In this post I will explain how you can create an interesting fire effect using simple “game of life”-like rules and some post processing and why it is not a good idea to do this in real time.
I originally created this fire simulation to add an improved fire simulation in my project in XNA. The animation went from being created in “real time” on the GPU, to be created as a offline solution.
Here is the effect:
The idea behind the fire is to start the matrix M with all zeros. For each frame in the animation, calculate the following:
M(end-k:end, : ) = 0.5*M(end-k:end, : ) + 0.5*(rand(k+1, n) < 0.2);
This is a random k pixel wide seed that is “feeding” the fire from below, much like adding gasoline to the fire. The main loop (scale=6). The rest of the variables should be experimented on to get right, because they depend on the size of the animation.
for i = scale+1:m-scale for j = scale+1:n-scale num = sum( sum( M(i-scale:i+scale, j-scale:j+scale) > 0.4) ); %calculate heat for each pixel %Horizontal coupling if num <= 7*scale offset_j = (rand - 1); offset_i = (rand - 1); M_tmp(i, j) = 0.93*M(i+round(offset_i), j+round(offset_j)); end %How long the flames stay alive and how they communicate when they die if num <= 2*scale offset = (2*rand-1); %Additional heat haze effect offset_exp = 1.3; M_tmp(i, j) = M(i + abs(round(3*offset)), j+round(offset))^offset_exp; %added horizontal jitter end end end
These two rules makes the fire dissipate in a convincing way, occasionally creating smaller flicking flames. The values of the matrix are mapped to red/yellow colors.
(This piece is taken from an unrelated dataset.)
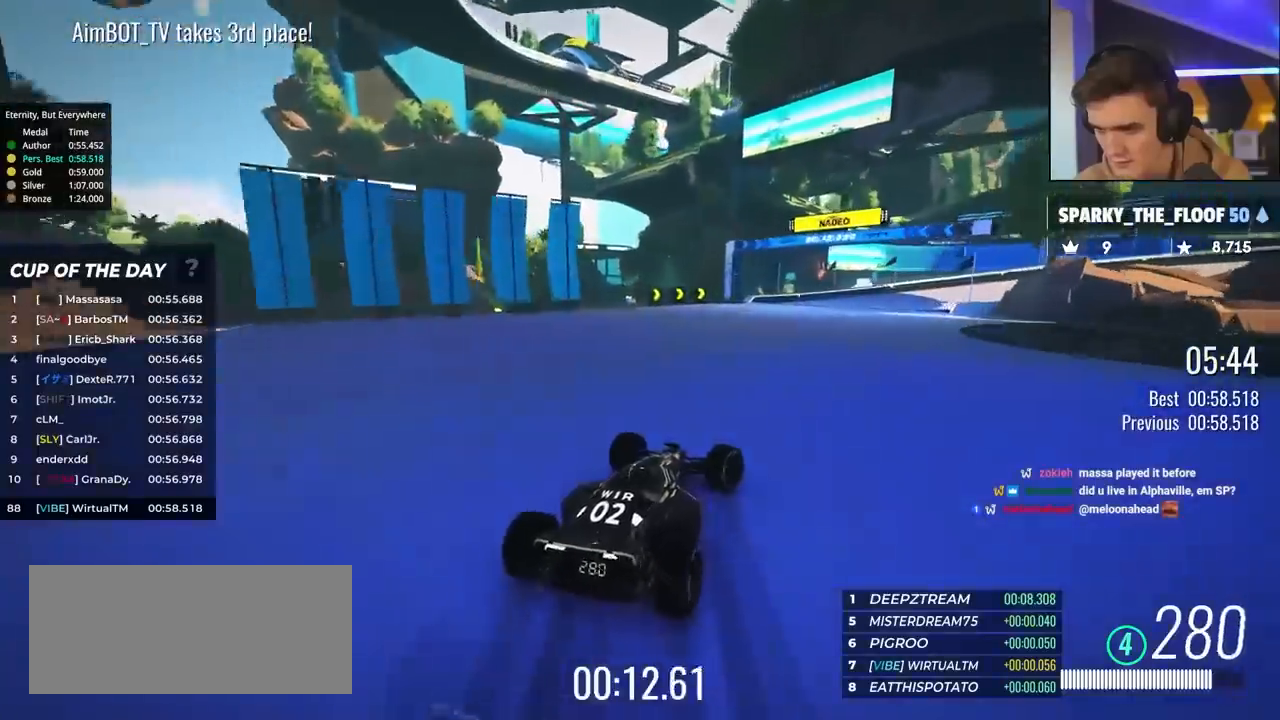
{"keys": ["right", "up"], "events": [[50, "brake", "up"], [67, "up", "up"], [250, "up", "down"]]}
To simulate the upwards motion of a flame caused by heat, we simply move every element in the matrix upwards:
M_tmp(1:m-1, : ) = M_tmp(2:m, : );
Some adjustments are made to the color mapping:
Mp=M_tmp.^0.05; %map into harsher colors
Unfortunately, we are not finished yet, the raw matrix does not produce a really convincing fire simulation as you can see:
Anyway, more on that later. Worth mentioning is that the first idea was to implement this code in HLSL in XNA. I created a render target to do the updating of the texture and sending it back to the GPU. This is wasteful because this is basically synchronizing the CPU and GPU, stalling the pipeline.
So, my solution was to create the fire simulation and store the frames in a sprite, send to the GPU once and cycle through the animation:
Because the GPU can only hold so much data, the animation only lasts about 50 frames or so. The solution is to make use of the data I have and make the animation seamless.
One of the attempts was to wrap the frames around and add random noise in increasing order until the last frame was the same as the first frame. This didn’t look very good because of the crispness of the flames. I settled with applying a simple linear fade between the first ten and last ten frames. The idea is to start at frame 10 and move forward, then interpolate the first 10 frames with the last 10 frames of the animation. I called the function linearburn, it simply takes base image a, target image b and strength of the burn r and applies the filter, making the animation seamless.
function linearburn(a, b, r) for k = 1:3 a(:, :, k) = r.*a(:, :, k) + (1-r).*b(:, :, k); end
I believe, to get a really convincing fire animation, the fading should also animate. The final result of the experiments can be seen below:
I am really pleased with the results. The main idea was to create a fire animation using a simple idea and it worked. If the animation is in real time it is worth mentioning that the offset values can simulate wind. It would be nice also to increase the resolution of the animation somehow. I also found that it is possible to create other interesting animations, but that is for another time.